| Job |
Lines from the one containing "tik tujuan lain" to the end of the entries below must be reproduced exactly, with both end lines kept and no other line added.

| Entries taken from a collection |
- - - -

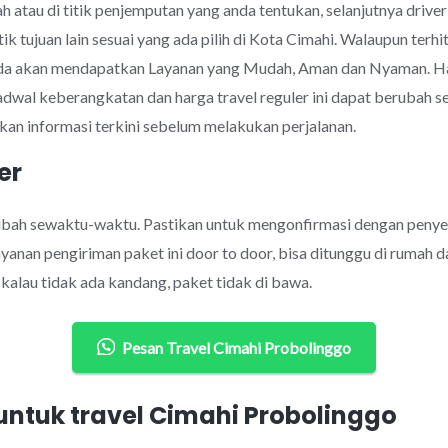
 atau di titik penjemputan yang anda tentukan, selanjutnya drive
tik tujuan lain sesuai yang ada pilih di Kota Cimahi. Walaupun te
nda akan mendapatkan Layanan yang Mudah, Aman dan Nyaman. Ha
jadwal keberangkatan dan harga travel reguler ini dapat berubah
an informasi terkini sebelum melakukan perjalanan.
er
rubah sewaktu-waktu. Pastikan untuk mengonfirmasi dengan penye
anan pengiriman paket ini door to door, bisa ditunggu di rumah d
alau tidak ada kandang, paket tidak di bawa.
Pesan Travel Cimahi Probolinggo
ntuk travel Cimahi Probolinggo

- - - -

| Expected answer |
tik tujuan lain sesuai yang ada pilih di Kota Cimahi. Walaupun te
nda akan mendapatkan Layanan yang Mudah, Aman dan Nyaman. Ha
jadwal keberangkatan dan harga travel reguler ini dapat berubah
an informasi terkini sebelum melakukan perjalanan.
er
rubah sewaktu-waktu. Pastikan untuk mengonfirmasi dengan penye
anan pengiriman paket ini door to door, bisa ditunggu di rumah d
alau tidak ada kandang, paket tidak di bawa.
Pesan Travel Cimahi Probolinggo
ntuk travel Cimahi Probolinggo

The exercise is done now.